Destructing on the result of applying a predicate function

Question

I'm new to Coq and have a quick question about the destruct tactic. Suppose I have a count function that counts the number of occurrences of a given natural number in a list of natural numbers:

Fixpoint count (v : nat) (xs : natlist) : nat :=
  match xs with
    | nil => 0
    | h :: t =>
      match beq_nat h v with
        | true => 1 + count v xs
        | false => count v xs
      end
  end.

I'd like to prove the following theorem:

Theorem count_cons : forall (n y : nat) (xs : natlist),
  count n (y :: xs) = count n xs + count n [y].

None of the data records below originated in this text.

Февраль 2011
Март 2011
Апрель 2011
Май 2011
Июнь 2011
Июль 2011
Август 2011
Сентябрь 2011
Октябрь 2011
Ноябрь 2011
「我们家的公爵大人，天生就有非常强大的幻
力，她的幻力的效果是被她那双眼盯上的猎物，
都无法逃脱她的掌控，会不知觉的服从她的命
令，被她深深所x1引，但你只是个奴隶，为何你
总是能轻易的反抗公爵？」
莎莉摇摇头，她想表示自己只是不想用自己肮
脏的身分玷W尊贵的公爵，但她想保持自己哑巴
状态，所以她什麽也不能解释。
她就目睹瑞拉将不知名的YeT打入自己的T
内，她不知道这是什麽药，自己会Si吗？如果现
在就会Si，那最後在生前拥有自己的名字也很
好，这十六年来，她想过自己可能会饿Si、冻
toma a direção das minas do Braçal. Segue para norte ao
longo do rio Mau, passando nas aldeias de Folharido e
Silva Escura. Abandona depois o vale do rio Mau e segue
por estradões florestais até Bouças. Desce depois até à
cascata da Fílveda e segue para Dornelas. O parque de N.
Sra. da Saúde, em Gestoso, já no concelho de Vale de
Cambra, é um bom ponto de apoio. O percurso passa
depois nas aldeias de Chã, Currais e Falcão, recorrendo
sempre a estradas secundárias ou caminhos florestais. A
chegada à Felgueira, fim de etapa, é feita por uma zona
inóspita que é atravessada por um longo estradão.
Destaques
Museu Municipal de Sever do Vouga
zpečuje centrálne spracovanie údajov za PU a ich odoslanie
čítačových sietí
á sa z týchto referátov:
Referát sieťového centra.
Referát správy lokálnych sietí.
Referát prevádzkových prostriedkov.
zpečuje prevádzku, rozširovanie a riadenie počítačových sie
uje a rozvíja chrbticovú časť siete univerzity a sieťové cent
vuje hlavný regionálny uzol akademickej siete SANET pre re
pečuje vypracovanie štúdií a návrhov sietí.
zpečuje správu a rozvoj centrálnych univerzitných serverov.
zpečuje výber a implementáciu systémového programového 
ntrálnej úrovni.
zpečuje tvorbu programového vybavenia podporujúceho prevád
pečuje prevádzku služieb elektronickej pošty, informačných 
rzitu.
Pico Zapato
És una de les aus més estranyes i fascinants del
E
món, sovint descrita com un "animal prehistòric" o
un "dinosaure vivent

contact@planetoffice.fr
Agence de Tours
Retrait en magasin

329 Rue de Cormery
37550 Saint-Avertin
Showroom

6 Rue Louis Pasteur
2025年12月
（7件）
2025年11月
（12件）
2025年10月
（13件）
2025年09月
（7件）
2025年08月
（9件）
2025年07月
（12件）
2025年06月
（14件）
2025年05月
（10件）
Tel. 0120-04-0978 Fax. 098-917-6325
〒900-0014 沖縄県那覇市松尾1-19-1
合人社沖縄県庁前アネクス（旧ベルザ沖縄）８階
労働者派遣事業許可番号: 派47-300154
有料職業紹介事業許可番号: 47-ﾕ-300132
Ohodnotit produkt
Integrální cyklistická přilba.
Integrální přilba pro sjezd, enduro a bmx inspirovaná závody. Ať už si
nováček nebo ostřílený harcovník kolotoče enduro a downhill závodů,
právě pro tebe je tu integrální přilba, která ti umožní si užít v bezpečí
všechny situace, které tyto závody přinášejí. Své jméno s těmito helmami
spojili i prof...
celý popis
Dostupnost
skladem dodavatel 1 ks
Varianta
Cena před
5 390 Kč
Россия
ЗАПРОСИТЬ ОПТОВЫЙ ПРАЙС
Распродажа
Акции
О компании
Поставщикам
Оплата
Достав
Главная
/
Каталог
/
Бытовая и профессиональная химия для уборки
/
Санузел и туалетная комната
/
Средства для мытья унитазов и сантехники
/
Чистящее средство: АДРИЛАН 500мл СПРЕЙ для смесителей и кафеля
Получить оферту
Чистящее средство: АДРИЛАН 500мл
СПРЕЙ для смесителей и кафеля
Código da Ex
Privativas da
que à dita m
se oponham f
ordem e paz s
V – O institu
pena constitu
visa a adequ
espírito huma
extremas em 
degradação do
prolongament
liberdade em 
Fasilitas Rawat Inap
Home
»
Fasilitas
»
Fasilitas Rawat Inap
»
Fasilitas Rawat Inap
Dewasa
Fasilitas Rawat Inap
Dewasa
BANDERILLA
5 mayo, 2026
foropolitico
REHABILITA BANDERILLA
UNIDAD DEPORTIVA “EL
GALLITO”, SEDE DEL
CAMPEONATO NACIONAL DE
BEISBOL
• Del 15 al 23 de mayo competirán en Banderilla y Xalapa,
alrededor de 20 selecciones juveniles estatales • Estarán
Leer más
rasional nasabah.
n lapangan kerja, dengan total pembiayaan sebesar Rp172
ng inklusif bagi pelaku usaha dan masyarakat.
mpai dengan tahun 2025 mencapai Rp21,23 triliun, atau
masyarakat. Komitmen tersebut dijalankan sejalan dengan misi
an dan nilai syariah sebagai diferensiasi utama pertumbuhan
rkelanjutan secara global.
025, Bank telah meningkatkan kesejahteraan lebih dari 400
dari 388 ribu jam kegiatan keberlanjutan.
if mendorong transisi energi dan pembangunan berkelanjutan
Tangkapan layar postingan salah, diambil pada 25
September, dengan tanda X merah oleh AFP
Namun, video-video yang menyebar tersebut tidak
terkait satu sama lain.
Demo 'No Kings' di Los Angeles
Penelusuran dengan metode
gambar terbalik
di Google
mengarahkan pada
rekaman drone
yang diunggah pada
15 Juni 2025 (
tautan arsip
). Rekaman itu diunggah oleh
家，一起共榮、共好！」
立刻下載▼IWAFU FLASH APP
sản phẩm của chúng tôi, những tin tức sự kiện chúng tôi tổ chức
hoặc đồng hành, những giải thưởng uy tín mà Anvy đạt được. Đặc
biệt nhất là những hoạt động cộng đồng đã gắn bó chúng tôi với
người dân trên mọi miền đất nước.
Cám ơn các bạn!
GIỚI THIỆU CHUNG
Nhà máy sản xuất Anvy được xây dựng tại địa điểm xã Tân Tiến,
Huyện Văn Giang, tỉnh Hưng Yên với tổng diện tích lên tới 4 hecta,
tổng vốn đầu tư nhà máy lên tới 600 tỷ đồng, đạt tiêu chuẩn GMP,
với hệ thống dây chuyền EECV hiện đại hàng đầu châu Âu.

If I were proving the analogous theorem for n = 0, I could simply destruct y to 0 or S y'. For the general case, what I'd like to do is destruct (beq_nat n y) to true or false, but I can't seem to get that to work--I'm missing some piece of Coq syntax.

Any ideas?

Answer 1

Your code is broken

Fixpoint count (v : nat) (xs : natlist) : nat :=
 match xs with
  | nil => 0
  | h :: t =>
  match beq_nat h v with
    | true => 1 + count v xs (*will not compile since "count v xs" is not simply recursive*)
    | false => count v xs
  end
end.

you probably meant

Fixpoint count (v : nat) (xs : natlist) : nat :=
 match xs with
  | nil => 0
  | h :: t =>
  match beq_nat h v with
    | true => 1 + count v t
    | false => count v t
  end
end.

Using destruct is then a perfectly good way to get your solution. But, you need to keep a few things in mind

• destruct is syntactic, that is it replaces terms that are expressed in your goal/assumptions. So, you normally need something like simpl (works here) or unfold first.
• the order of terms matters. destruct (beq_nat n y) is not the same thing as destruct (beq_nat y n). In this case you want the second of those

Generally the problem is destruct is dumb, so you have to do the smarts yourself.

Anyways, start your proof

intros n y xs. simpl. destruct (beq_nat y n).

And all will be good.